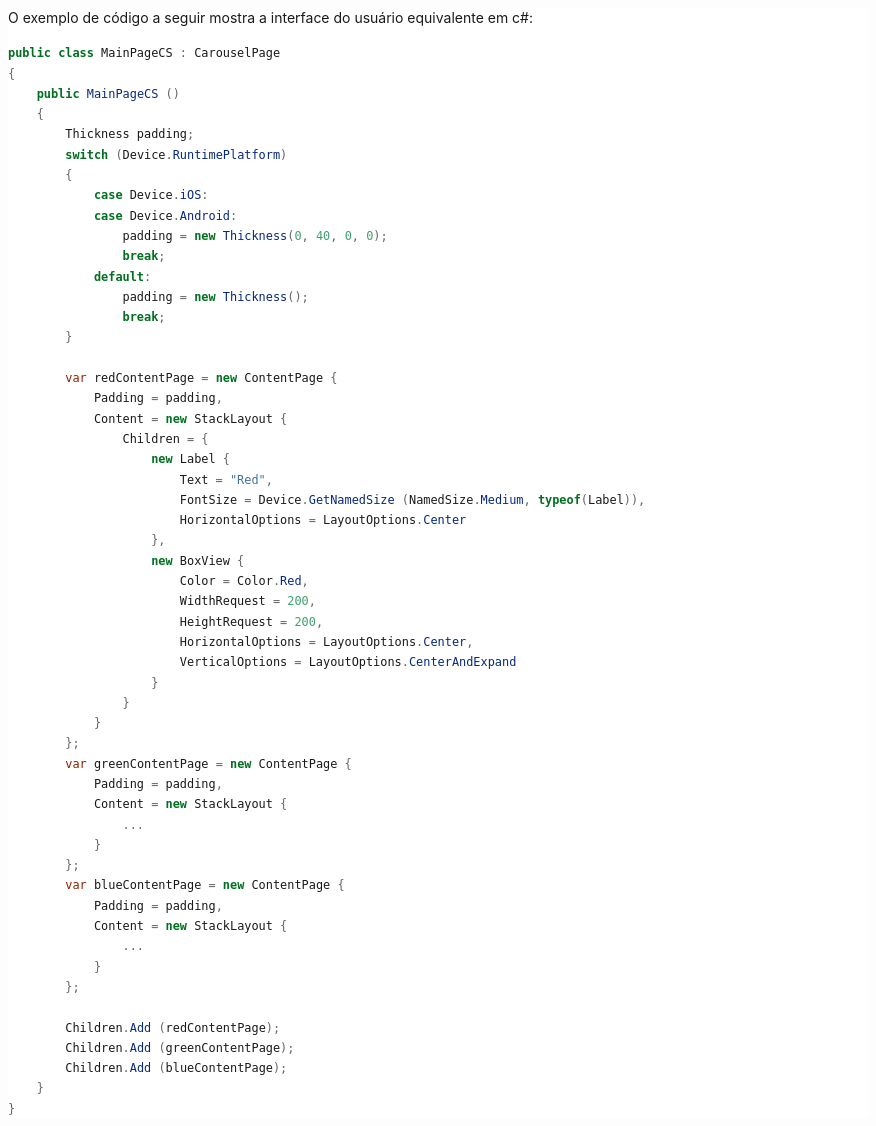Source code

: O exemplo de código a seguir mostra a interface do usuário equivalente em c#:

```csharp
public class MainPageCS : CarouselPage
{
    public MainPageCS ()
    {
        Thickness padding;
        switch (Device.RuntimePlatform)
        {
            case Device.iOS:
            case Device.Android:
                padding = new Thickness(0, 40, 0, 0);
                break;
            default:
                padding = new Thickness();
                break;
        }

        var redContentPage = new ContentPage {
            Padding = padding,
            Content = new StackLayout {
                Children = {
                    new Label {
                        Text = "Red",
                        FontSize = Device.GetNamedSize (NamedSize.Medium, typeof(Label)),
                        HorizontalOptions = LayoutOptions.Center
                    },
                    new BoxView {
                        Color = Color.Red,
                        WidthRequest = 200,
                        HeightRequest = 200,
                        HorizontalOptions = LayoutOptions.Center,
                        VerticalOptions = LayoutOptions.CenterAndExpand
                    }
                }
            }
        };
        var greenContentPage = new ContentPage {
            Padding = padding,
            Content = new StackLayout {
                ...
            }
        };
        var blueContentPage = new ContentPage {
            Padding = padding,
            Content = new StackLayout {
                ...
            }
        };

        Children.Add (redContentPage);
        Children.Add (greenContentPage);
        Children.Add (blueContentPage);
    }
}
```

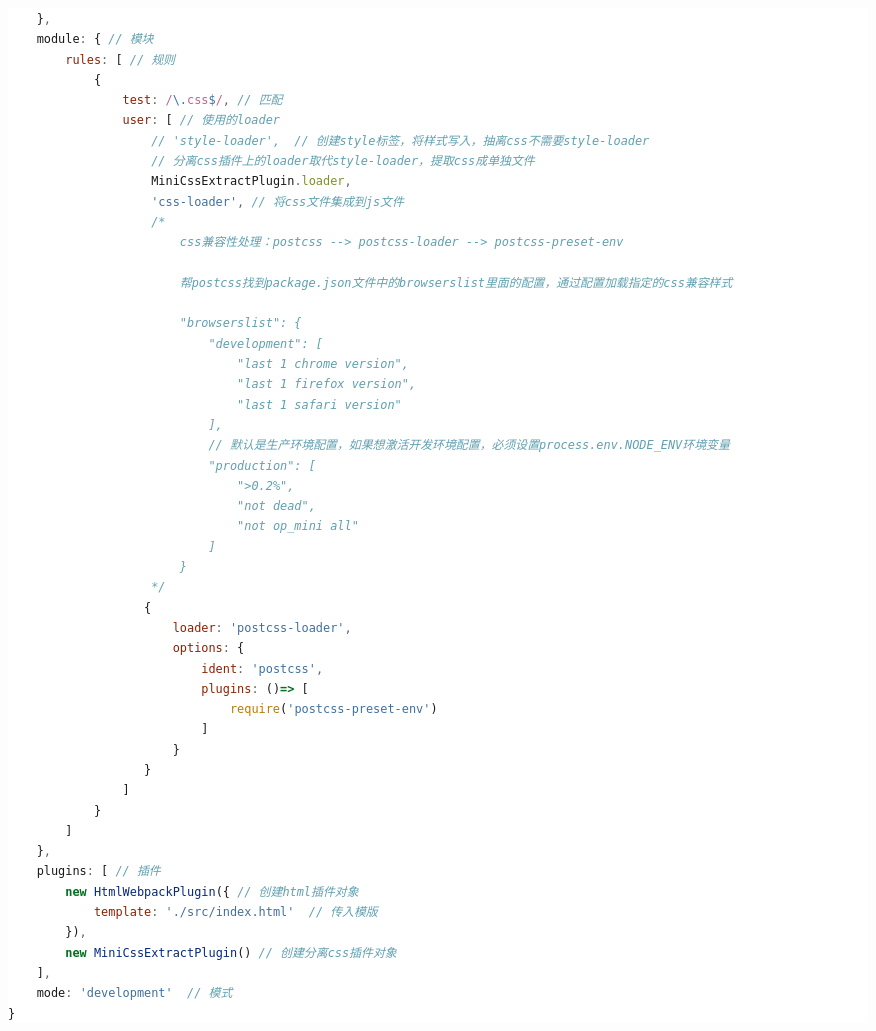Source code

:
 ```js
    },
    module: { // 模块
        rules: [ // 规则
            {
                test: /\.css$/, // 匹配
                user: [ // 使用的loader
                    // 'style-loader',  // 创建style标签，将样式写入，抽离css不需要style-loader
                    // 分离css插件上的loader取代style-loader，提取css成单独文件
                    MiniCssExtractPlugin.loader, 
                    'css-loader', // 将css文件集成到js文件
                    /*
                        css兼容性处理：postcss --> postcss-loader --> postcss-preset-env

                        帮postcss找到package.json文件中的browserslist里面的配置，通过配置加载指定的css兼容样式

                        "browserslist": {
                            "development": [
                                "last 1 chrome version",
                                "last 1 firefox version",
                                "last 1 safari version"
                            ],
                            // 默认是生产环境配置，如果想激活开发环境配置，必须设置process.env.NODE_ENV环境变量
                            "production": [
                                ">0.2%",
                                "not dead",
                                "not op_mini all"
                            ]
                        }
                    */
                   {
                       loader: 'postcss-loader',
                       options: {
                           ident: 'postcss',
                           plugins: ()=> [
                               require('postcss-preset-env')
                           ]
                       }
                   }
                ]
            }
        ]
    },
    plugins: [ // 插件
        new HtmlWebpackPlugin({ // 创建html插件对象
            template: './src/index.html'  // 传入模版
        }),
        new MiniCssExtractPlugin() // 创建分离css插件对象
    ],
    mode: 'development'  // 模式
}
```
☆ ☆ ☆ ☆ ☆ ☆ ☆
**What this task involves:** Restate the material above word for word, dropping the pictures.

**Completed task:**
Source code

: O exemplo de código a seguir mostra a interface do usuário equivalente em c#:

```csharp
public class MainPageCS : CarouselPage
{
    public MainPageCS ()
    {
        Thickness padding;
        switch (Device.RuntimePlatform)
        {
            case Device.iOS:
            case Device.Android:
                padding = new Thickness(0, 40, 0, 0);
                break;
            default:
                padding = new Thickness();
                break;
        }

        var redContentPage = new ContentPage {
            Padding = padding,
            Content = new StackLayout {
                Children = {
                    new Label {
                        Text = "Red",
                        FontSize = Device.GetNamedSize (NamedSize.Medium, typeof(Label)),
                        HorizontalOptions = LayoutOptions.Center
                    },
                    new BoxView {
                        Color = Color.Red,
                        WidthRequest = 200,
                        HeightRequest = 200,
                        HorizontalOptions = LayoutOptions.Center,
                        VerticalOptions = LayoutOptions.CenterAndExpand
                    }
                }
            }
        };
        var greenContentPage = new ContentPage {
            Padding = padding,
            Content = new StackLayout {
                ...
            }
        };
        var blueContentPage = new ContentPage {
            Padding = padding,
            Content = new StackLayout {
                ...
            }
        };

        Children.Add (redContentPage);
        Children.Add (greenContentPage);
        Children.Add (blueContentPage);
    }
}
```

Source code

:
 ```js
    },
    module: { // 模块
        rules: [ // 规则
            {
                test: /\.css$/, // 匹配
                user: [ // 使用的loader
                    // 'style-loader',  // 创建style标签，将样式写入，抽离css不需要style-loader
                    // 分离css插件上的loader取代style-loader，提取css成单独文件
                    MiniCssExtractPlugin.loader, 
                    'css-loader', // 将css文件集成到js文件
                    /*
                        css兼容性处理：postcss --> postcss-loader --> postcss-preset-env

                        帮postcss找到package.json文件中的browserslist里面的配置，通过配置加载指定的css兼容样式

                        "browserslist": {
                            "development": [
                                "last 1 chrome version",
                                "last 1 firefox version",
                                "last 1 safari version"
                            ],
                            // 默认是生产环境配置，如果想激活开发环境配置，必须设置process.env.NODE_ENV环境变量
                            "production": [
                                ">0.2%",
                                "not dead",
                                "not op_mini all"
                            ]
                        }
                    */
                   {
                       loader: 'postcss-loader',
                       options: {
                           ident: 'postcss',
                           plugins: ()=> [
                               require('postcss-preset-env')
                           ]
                       }
                   }
                ]
            }
        ]
    },
    plugins: [ // 插件
        new HtmlWebpackPlugin({ // 创建html插件对象
            template: './src/index.html'  // 传入模版
        }),
        new MiniCssExtractPlugin() // 创建分离css插件对象
    ],
    mode: 'development'  // 模式
}
```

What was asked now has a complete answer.